> [Excerpt]
By Neal Lyons
Kevan Miller represents everything the blue-collar hockey fan loves in a player. He’s grittier than Gritty, tough as nails, and will do everything in his power to help his hockey team win. What he lacks in skill, he more than makes up for with raw heart and soul. Warrior is a word thrown around pretty liberally in the hockey world, but Kevan Miller is a legit example.
The California native originally signed with the B’s as a college free agent, in 2011, after captaining the University of Vermont for two seasons. He then spent the better part of the next three seasons giving the Bruins no choice but to reward him with a one-way deal, in 2014.
Since then, the only thing that has kept him out of the Bruin lineup has been his health. Miller has only played more than 70 games once in his career. In 2015/16, he dressed for 71 games. To date, hat season was also his most offensively productive. It was a performance that earned him his current four years, $10 million, deal. He’ll become a free agent next July 1.
This past year, he only played in 39 games, the lowest total of his career. If that wasn’t already tough enough, he suffered a season-ending knee injury (fractured kneecap) in the second last game of the regular season. The ‘Cup run was accomplished without his services, while fans and management got a chance to get to know Connor Clifton a little better.
So, as the 2019/20 season dawns, where does Kevan Miller fit?

> [Extracted information]

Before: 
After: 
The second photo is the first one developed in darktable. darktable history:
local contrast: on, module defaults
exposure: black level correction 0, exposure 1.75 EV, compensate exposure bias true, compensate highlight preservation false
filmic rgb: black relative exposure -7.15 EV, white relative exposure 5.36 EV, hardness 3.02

* * *

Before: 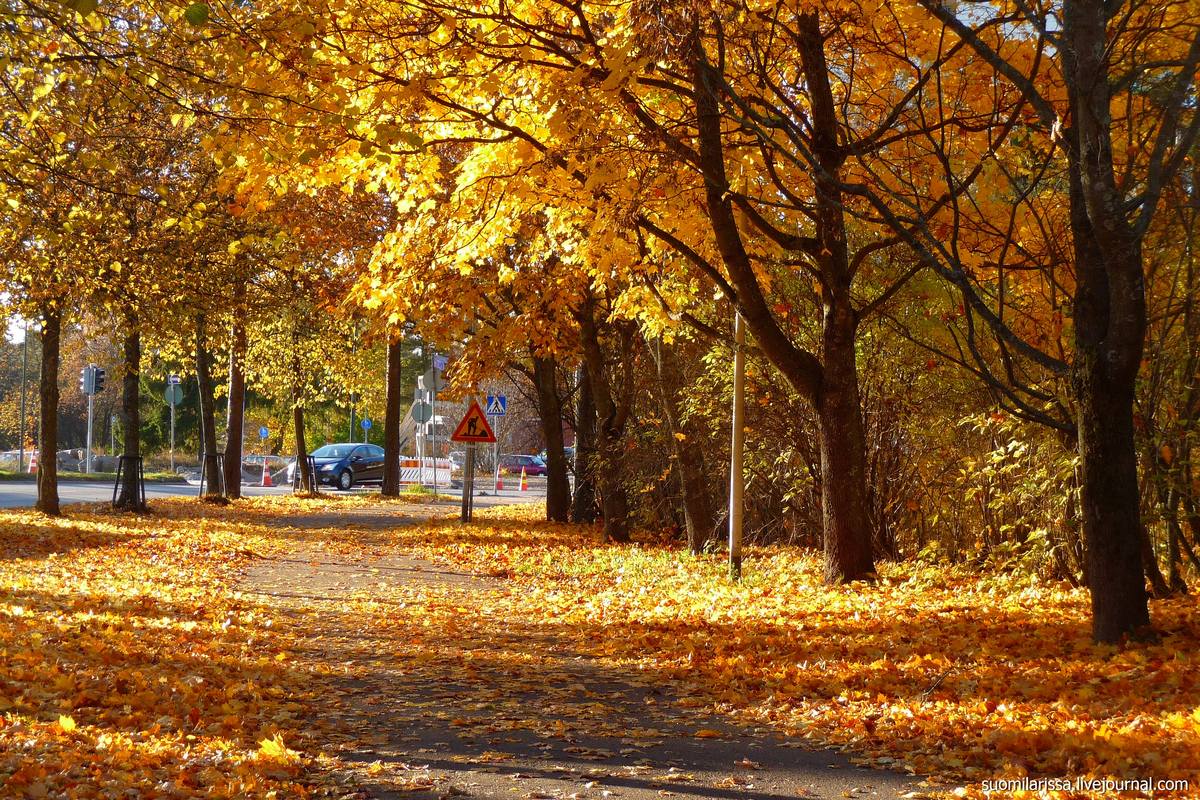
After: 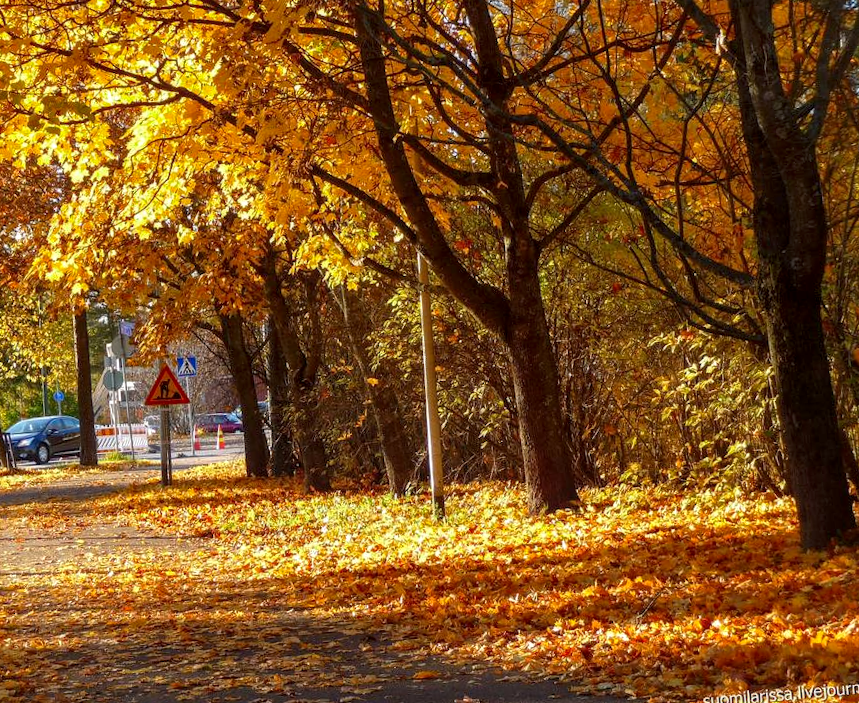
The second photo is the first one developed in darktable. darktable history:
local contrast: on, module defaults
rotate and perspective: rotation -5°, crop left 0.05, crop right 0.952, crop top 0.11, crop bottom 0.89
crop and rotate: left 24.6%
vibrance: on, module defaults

> [Tasks and exercises]
1 – Translate this sentence from the Kevan Miller article into Spanish: "He’ll become a free agent next July 1."
2 – List every year or season written in numerals in the Kevan Miller article.
3 – From the Kevan Miller article, write out everything from "Since then, the" down to "a little better.", word for word.
The rows aren't needed for anything here.

> [Correct answers]
1 – Será agente libre el próximo 1 de julio.

2 – 2011, 2014, 2015/16, 2019/20

3 –
Since then, the only thing that has kept him out of the Bruin lineup has been his health. Miller has only played more than 70 games once in his career. In 2015/16, he dressed for 71 games. To date, hat season was also his most offensively productive. It was a performance that earned him his current four years, $10 million, deal. He’ll become a free agent next July 1.
This past year, he only played in 39 games, the lowest total of his career. If that wasn’t already tough enough, he suffered a season-ending knee injury (fractured kneecap) in the second last game of the regular season. The ‘Cup run was accomplished without his services, while fans and management got a chance to get to know Connor Clifton a little better.